Why, then, this unease?

‘You’ve given me too much money,’ protested Harriet. ‘Even if I buy presents for absolutely everybody, I can’t spend it.’

‘It is not for buying presents for absolutely everybody,’ he said sternly. ‘It’s for you.’

She shook her head and reached for his hand, counting the knuckles carefully, checking them off one by one with her fingertips to make sure that everything was as it should be and that she would not forget — in the day and night she was to be away — the configuration of his little fingernail or the exact place where a vein to which she was particularly devoted changed its course.

‘I got to one thousand and forty-three seeds last night,’ she said. ‘In the bath. So it’s absolutely all right.’

‘Of course it’s all right,’ he said roughly. ‘All the passengers have to be on board by eight o’clock, so you’ll be back in time for a splendid supper. I’m putting a bottle of Veuve Clicquot on ice — no doubt you will merely get hiccups again, but we must persevere.’

But now they were back, his Indians. He had shooed them away twice before, explaining that Harriet was only going to Manaus and would be back tomorrow, but here again were old José, Andrelinho with his crippled boy, Manuelo with his wife, his baby… and that old witch, Manuelo’s mother-in-law, who now wore her boa of anaconda skins over Harriet’s brown foulard..

The missionaries had taught them to wave — prolonged goodbyes were one of their accomplishments, but there were too many of them today and Maliki and Rainu were snivelling. And now Lorenzo, who was an educated man and should have known better, came forward with a gift for Harriet which he placed in her hand — and which made Rom turn on him angrily with a few low words in his own dialect.

‘Is there something wrong?’ asked Harriet, troubled, looking up from the tiny, perfectly carved wooden canoe with paddles the size of splintered matchsticks and an intricate pattern of blue and scarlet painted across its bows. ‘Should I not take it?’

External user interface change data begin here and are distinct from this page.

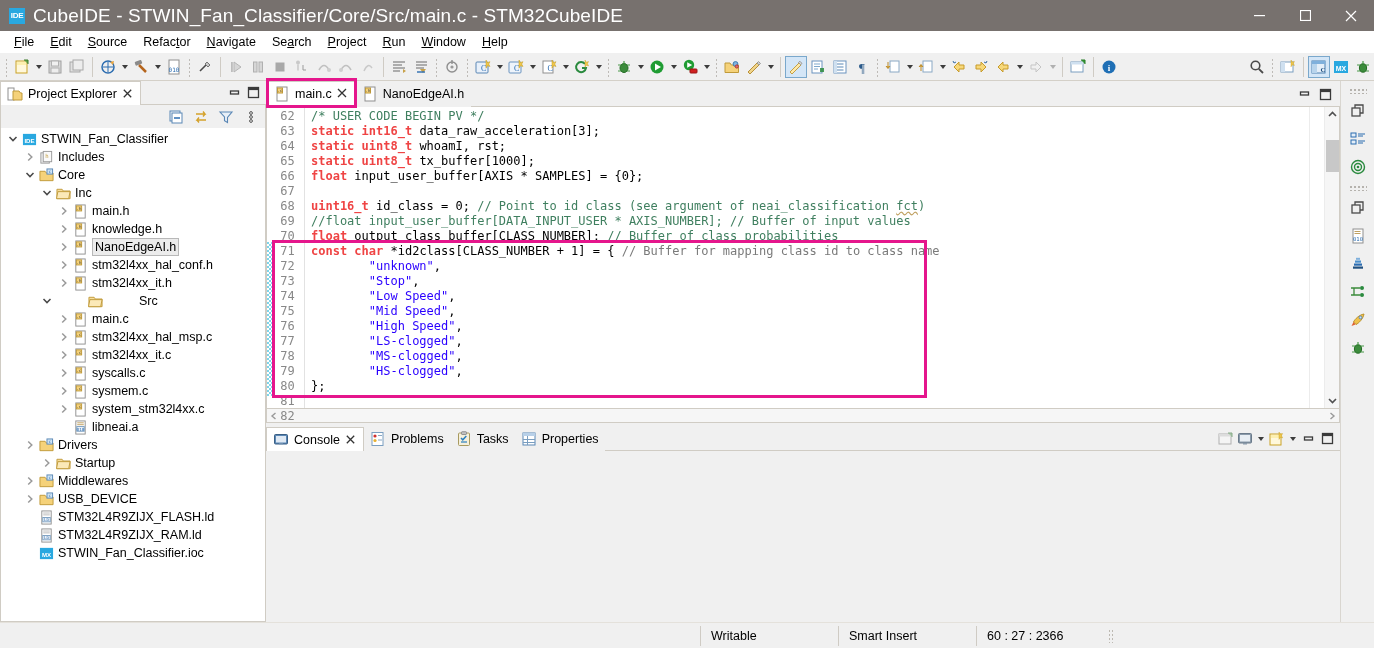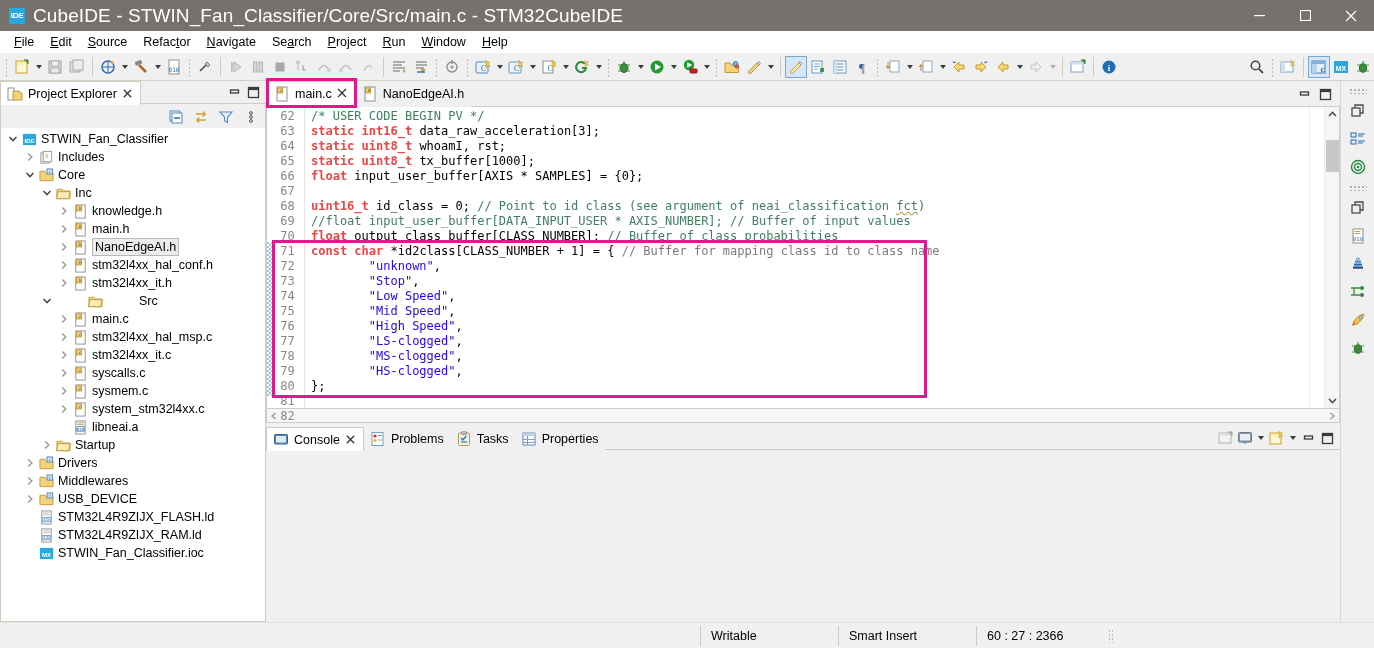--- a/index.html
+++ b/index.html
@@ -169,7 +169,7 @@
     height: 24px;
     flex: 0 0 24px;
     display: flex;
-    align-items: flex-start;
+    align-items: center;
     position: relative;
     background: #f0f0f0;
   }

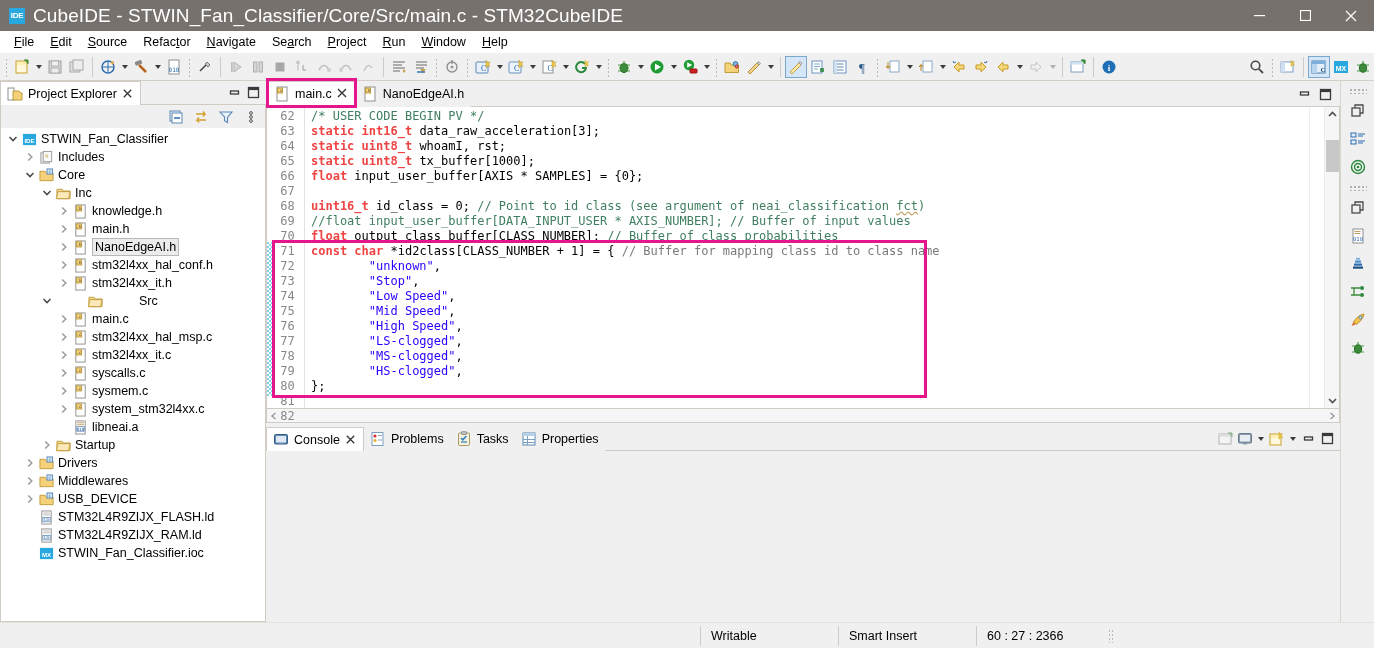--- a/index.html
+++ b/index.html
@@ -943,7 +943,7 @@
                 <text x="6.4" y="6.4" font-size="4.4" text-anchor="middle" fill="#333" font-family="monospace">.h</text>
               </svg>
             </span>
-            <span class="tlabel">knowledge.h</span>
+            <span class="tlabel">main.h</span>
           </div>
           <div class="tnode" style="padding-left: 55px;">
             <span class="twist">
@@ -958,7 +958,7 @@
                 <text x="6.4" y="6.4" font-size="4.4" text-anchor="middle" fill="#333" font-family="monospace">.h</text>
               </svg>
             </span>
-            <span class="tlabel">main.h</span>
+            <span class="tlabel">knowledge.h</span>
           </div>
           <div class="tnode selnode" style="padding-left: 55px;">
             <span class="twist">

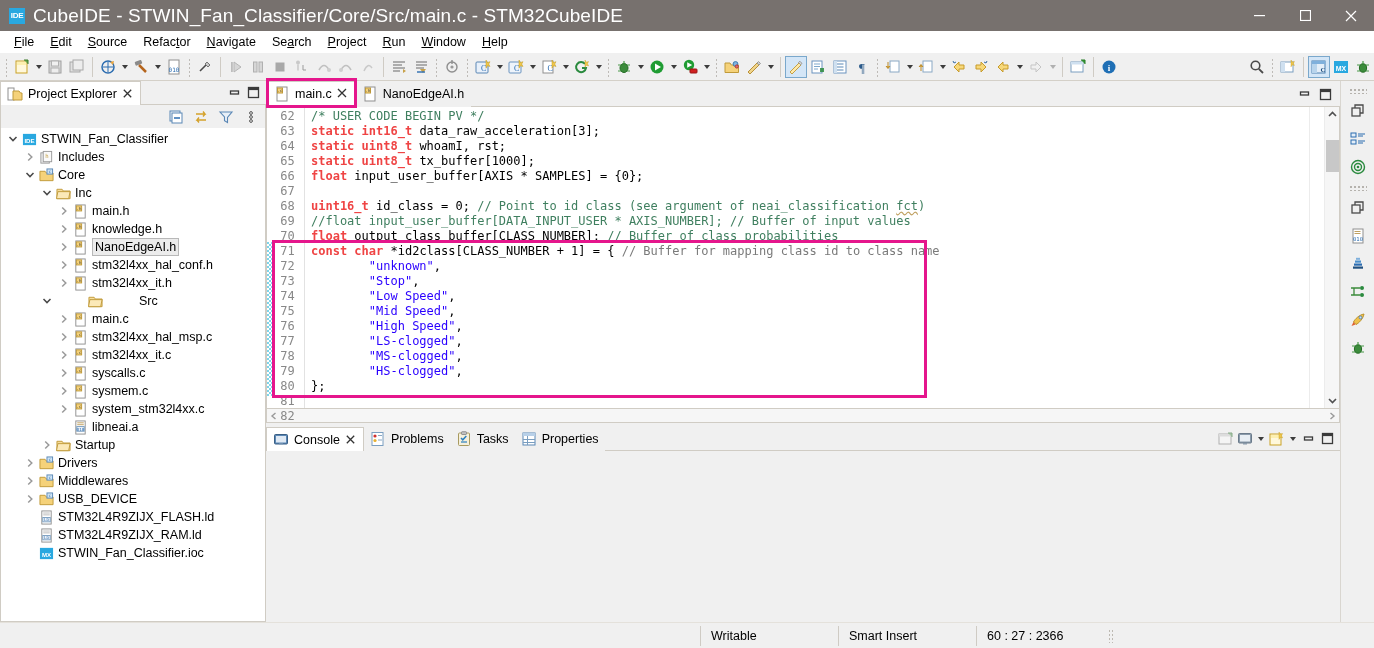--- a/index.html
+++ b/index.html
@@ -1121,20 +1121,6 @@
             </span>
             <span class="tlabel">libneai.a</span>
           </div>
-          <div class="tnode" style="padding-left: 38px;">
-            <span class="twist">
-              <svg width="10" height="10" viewBox="0 0 10 10">
-                <path d="M3.2 1.5 L6.8 5 L3.2 8.5" fill="none" stroke="#9a9a9a" stroke-width="1.5"></path>
-              </svg>
-            </span>
-            <span class="ticon">
-              <svg width="15" height="15" viewBox="0 0 16 16">
-                <path d="M1 3.5 h5.5 l1.3 1.8 h7.2 v8.2 h-14z" fill="#f7dd9a" stroke="#c09a3a"></path>
-                <path d="M2 6 h13 l-1.5 7.5 h-13z" fill="#fbe9b8" stroke="#c09a3a"></path>
-              </svg>
-            </span>
-            <span class="tlabel">Startup</span>
-          </div>
           <div class="tnode" style="padding-left: 21px;">
             <span class="twist">
               <svg width="10" height="10" viewBox="0 0 10 10">
@@ -1149,6 +1135,20 @@
               </svg>
             </span>
             <span class="tlabel">Drivers</span>
+          </div>
+          <div class="tnode" style="padding-left: 38px;">
+            <span class="twist">
+              <svg width="10" height="10" viewBox="0 0 10 10">
+                <path d="M3.2 1.5 L6.8 5 L3.2 8.5" fill="none" stroke="#9a9a9a" stroke-width="1.5"></path>
+              </svg>
+            </span>
+            <span class="ticon">
+              <svg width="15" height="15" viewBox="0 0 16 16">
+                <path d="M1 3.5 h5.5 l1.3 1.8 h7.2 v8.2 h-14z" fill="#f7dd9a" stroke="#c09a3a"></path>
+                <path d="M2 6 h13 l-1.5 7.5 h-13z" fill="#fbe9b8" stroke="#c09a3a"></path>
+              </svg>
+            </span>
+            <span class="tlabel">Startup</span>
           </div>
           <div class="tnode" style="padding-left: 21px;">
             <span class="twist">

Rom shook his head. ‘It’s all right.’ But as Harriet thanked Lorenzo, his sense of wretchedness increased. The gift was one traditionally given to ensure safety for those travelling far away across water — and Harriet wasn’t even going in the Amethyst, Lorenzo knew that perfectly well. What the devil had got into them all?

The car arrived. Furo got out and held open the door and Harriet turned to Rom. ‘Could you be so kind as to remember that I love you absolutely?’ she said quietly, almost matter-of-factly. ‘Could you be so kind as to remember that?’

He bent down then to kiss not her mouth, but her fingers, holding them in a strangely formal gesture to his lips.

‘Yes,’ he said. ‘I could remember that. Were I to forget it, Harriet, it would go very ill with me.’

Long after the car was out of sight and he had returned to the house, his Indians still stood on the steps, waving and waving and waving…

The theatre was dark and silent, the seats already shrouded. It would be a month before another company made its way to Manaus — a Cossack choir from Georgia.

Would they be the last? Harriet wondered, picking her way across the deserted stage. Was Rom right and would this marvellous and fantastical theatre be given over to the mice? Would bats hang from the chandeliers and moths devour the silken hangings? But if it was so — if Mrs Lehmann’s carriage horses had drunk their last champagne and the grandly dressed audience would no longer sweep across the great mosaic square — it had still been a splendid and worthwhile dream to build a theatre here in this place… and one day, surely, it would open its doors again, music would stream from the pit and men, perhaps still unborn, would wait with bated breath for the gold glimmer of the footlights that meant curtain rise.